8月31日,华中科技大学的迎新现场挤满了人。拖着行李箱的新生从校门涌进来,家长跟在后面,手里还攥着没来得及放下的水杯。
人群里,四个大男孩格外扎眼。他们不是约好了穿一样的衣服,而是站到展板前的那一瞬间,身体自己找到了位置——还是高中合影时的那个顺序。
韦福建658分,蒋鸣涛660分,马铖睿665分,姚奕凡668分。四个人的分数咬得很紧,最高和最低只差10分。
他们都来自湖北省荆州中学,高中三年住在同一间男生寝室。分别来自松滋、公安、监利,放假回家各奔东西,开学又回到那间屋子。
填报志愿之前,四个人谁也没跟谁商量过。
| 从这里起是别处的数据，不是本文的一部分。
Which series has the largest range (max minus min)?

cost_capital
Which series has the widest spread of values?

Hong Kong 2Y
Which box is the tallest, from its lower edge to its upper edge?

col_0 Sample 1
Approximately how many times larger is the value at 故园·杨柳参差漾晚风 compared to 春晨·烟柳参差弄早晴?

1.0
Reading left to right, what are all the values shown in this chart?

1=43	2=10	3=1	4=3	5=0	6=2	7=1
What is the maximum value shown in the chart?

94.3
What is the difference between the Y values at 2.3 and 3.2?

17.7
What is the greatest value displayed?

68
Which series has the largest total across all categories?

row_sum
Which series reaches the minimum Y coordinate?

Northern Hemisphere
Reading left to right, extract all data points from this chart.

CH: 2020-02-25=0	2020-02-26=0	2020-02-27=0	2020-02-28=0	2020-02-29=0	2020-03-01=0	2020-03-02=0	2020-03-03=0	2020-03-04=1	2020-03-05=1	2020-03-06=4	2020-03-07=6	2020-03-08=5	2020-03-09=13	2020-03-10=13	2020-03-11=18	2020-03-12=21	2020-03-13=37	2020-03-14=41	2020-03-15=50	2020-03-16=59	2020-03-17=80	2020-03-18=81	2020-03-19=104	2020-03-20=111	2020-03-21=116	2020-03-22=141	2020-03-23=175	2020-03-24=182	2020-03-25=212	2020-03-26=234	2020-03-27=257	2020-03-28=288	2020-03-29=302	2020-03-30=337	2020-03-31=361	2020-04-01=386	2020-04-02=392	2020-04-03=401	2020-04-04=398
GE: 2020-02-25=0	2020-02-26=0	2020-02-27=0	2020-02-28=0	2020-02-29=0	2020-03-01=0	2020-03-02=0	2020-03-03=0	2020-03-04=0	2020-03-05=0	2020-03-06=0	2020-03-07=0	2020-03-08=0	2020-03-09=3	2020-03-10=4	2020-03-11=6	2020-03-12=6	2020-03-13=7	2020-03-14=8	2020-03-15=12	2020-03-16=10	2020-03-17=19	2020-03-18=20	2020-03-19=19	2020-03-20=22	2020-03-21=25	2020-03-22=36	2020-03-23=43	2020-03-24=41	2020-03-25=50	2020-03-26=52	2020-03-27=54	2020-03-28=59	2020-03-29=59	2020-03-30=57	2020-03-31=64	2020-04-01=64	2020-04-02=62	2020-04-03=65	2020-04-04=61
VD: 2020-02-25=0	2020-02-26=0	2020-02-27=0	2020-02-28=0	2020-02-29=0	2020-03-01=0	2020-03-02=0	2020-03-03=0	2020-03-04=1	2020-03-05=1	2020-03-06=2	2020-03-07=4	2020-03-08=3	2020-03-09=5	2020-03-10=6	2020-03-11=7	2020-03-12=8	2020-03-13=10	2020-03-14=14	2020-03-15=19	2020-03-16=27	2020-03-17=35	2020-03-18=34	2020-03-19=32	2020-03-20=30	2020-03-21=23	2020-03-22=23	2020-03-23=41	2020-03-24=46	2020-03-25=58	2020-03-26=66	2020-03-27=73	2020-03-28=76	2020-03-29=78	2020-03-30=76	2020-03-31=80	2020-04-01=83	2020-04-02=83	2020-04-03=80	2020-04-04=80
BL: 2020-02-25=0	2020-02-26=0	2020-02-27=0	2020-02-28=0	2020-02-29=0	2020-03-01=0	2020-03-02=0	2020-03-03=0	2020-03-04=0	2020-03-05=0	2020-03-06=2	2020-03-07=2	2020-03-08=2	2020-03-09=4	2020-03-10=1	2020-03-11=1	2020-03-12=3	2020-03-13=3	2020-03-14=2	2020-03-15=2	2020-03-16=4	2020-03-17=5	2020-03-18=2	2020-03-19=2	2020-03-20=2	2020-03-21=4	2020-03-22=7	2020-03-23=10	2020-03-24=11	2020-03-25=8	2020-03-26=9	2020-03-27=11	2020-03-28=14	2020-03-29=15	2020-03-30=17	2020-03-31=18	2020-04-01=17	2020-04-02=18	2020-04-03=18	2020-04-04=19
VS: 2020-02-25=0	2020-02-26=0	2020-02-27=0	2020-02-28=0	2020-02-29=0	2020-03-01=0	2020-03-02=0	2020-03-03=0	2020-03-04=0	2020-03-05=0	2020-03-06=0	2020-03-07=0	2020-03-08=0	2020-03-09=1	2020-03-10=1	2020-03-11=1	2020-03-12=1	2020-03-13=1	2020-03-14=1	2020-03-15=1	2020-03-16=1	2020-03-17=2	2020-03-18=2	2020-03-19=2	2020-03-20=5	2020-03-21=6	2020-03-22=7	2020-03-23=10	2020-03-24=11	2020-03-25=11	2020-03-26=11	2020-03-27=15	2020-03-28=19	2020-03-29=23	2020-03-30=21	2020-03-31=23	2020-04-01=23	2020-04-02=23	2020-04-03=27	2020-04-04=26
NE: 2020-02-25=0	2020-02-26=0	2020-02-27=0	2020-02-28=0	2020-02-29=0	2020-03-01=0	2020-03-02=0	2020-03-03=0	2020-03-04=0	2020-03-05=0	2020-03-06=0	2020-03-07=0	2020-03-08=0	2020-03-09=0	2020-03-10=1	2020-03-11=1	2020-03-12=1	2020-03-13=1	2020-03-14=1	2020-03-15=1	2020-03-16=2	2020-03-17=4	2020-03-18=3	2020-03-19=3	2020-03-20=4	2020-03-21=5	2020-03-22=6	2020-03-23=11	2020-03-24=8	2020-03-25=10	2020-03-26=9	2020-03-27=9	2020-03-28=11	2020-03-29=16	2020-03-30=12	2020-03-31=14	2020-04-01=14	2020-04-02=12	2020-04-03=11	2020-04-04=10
等录取结果出来才发现,都把华中科技大学填在了最想去的那一栏。
"拿到录取结果那一刻,首先是不可思议,然后心算是放下来了,又很开心,因为老友重聚了。"韦福建这么形容。
四个人不是一块儿来的。有人头一天就提前到校,把床铺先铺好;有人报到当天早上才赶过来,箱子还来不及打开就跑来合影。
这间寝室有个名字,叫"梅伊阁诗人"。是他们自己起的谐音梗,听着有点抽象,四个人的说法是:这是快乐源泉。
寝室里贴满了照片,柜子上、床头边都有。他们还会在屋里做点化学小实验,弄得桌子上一片狼藉,然后一块儿收拾。
学习上的事,也在那间屋子里消化掉了。"每天中午在寝室里有不懂的问题,其他人都立马凑过来看。"韦福建回忆说。
关键是,他们凑得上手。韦福建擅长生物,蒋鸣涛擅长化学,姚奕凡擅长数学,马铖睿擅长物理——理综最核心的那几门,这间屋子刚好凑齐了。
高中时他们分别是这几科的课代表,韦福建还兼着班长。别人要问老师、等晚自习才能解决的事,他们中午回趟寝室就办了。
这种配置不是谁安排的。四个人性格也不一样,韦福建说自己外向、大大咧咧,另外三位话少一些,但更细心。
问到成绩是怎么保持的,韦福建给了个很朴素的答案:八成靠自律。他说学校里的理念就是主动学习,不需要家长在后面盯着。
他以前英语不好,也没什么捷径,就是每天做卷子,做了很久才慢慢提上来。这话听着不漂亮,倒是实在。
马铖睿选这所学校还有个私人理由:他表哥就是从这里毕业的,从小把表哥当榜样。这次轮到他自己走进这片校园。
四个人的专业分开了:姚奕凡读计算机,韦福建读电子信息类,蒋鸣涛读电气工程及其自动化,马铖睿读光电信息科学与工程。
方向不同,但都绕不开一个"电"字。他们约好,大学里还要像高中那样,既相互竞争,也彼此托一把。
老实说,看到这则消息的时候,我在屏幕前停了一会儿。
打动人的不是那几个分数。分数再漂亮,也是一个人的事。真正戳人的是另一层:人生里几个关键的选择,他们都不是一个人做的。
填志愿那几天,很多家里的气氛是紧的。孩子关着门查资料,父母在客厅反复翻那本报考指南,谁也不敢先开口。
怕说错了影响孩子,又怕不说孩子走弯路。那种小心翼翼的沉默,经历过的人都懂。
这四个男孩幸运的地方在于,他们不用一个人扛这份权衡。身边有三个处境相同、又各有所长的人,随时能凑过来一起想办法。
我后来想,成年人为什么越来越难交到这样的朋友?大概是因为我们开始计算了。帮你一次,我会不会落后;我说多了,你会不会超过我。
高中那间寝室里没有这层算计。问题摆出来,四个人就凑过来,讲完拉倒。这种不计较的默契,越往后越难碰上。
当然,不是每个寝室都能凑齐这么齐整的学科搭配,也不是每段同窗情都能顺顺当当延续到大学。
但这件事给出的东西是通用的:一个人走得快,一群人走得远,这句话被说得太多了,可真正让人踏实的,是那个愿意凑过来的人。
我们都应该在身边留一个这样的人——你有不懂的,他能讲;他卡住了,你也不藏着。彼此不设防,也不怕被超过。
报到那天,四个人说好要继续读研深造,还要一起踢球、打羽毛球,把这片校园和这座城市慢慢走一遍。
合影的时候有人喊了一嗓子:还是这个顺序啊。四个人都笑了,肩膀挨着肩膀,像三年来每一次拍照那样。
散场的时候,走在最后的那位回头看了一眼迎新的展板,上面写着欢迎新同学。他把背包往上提了提,快步追了上去。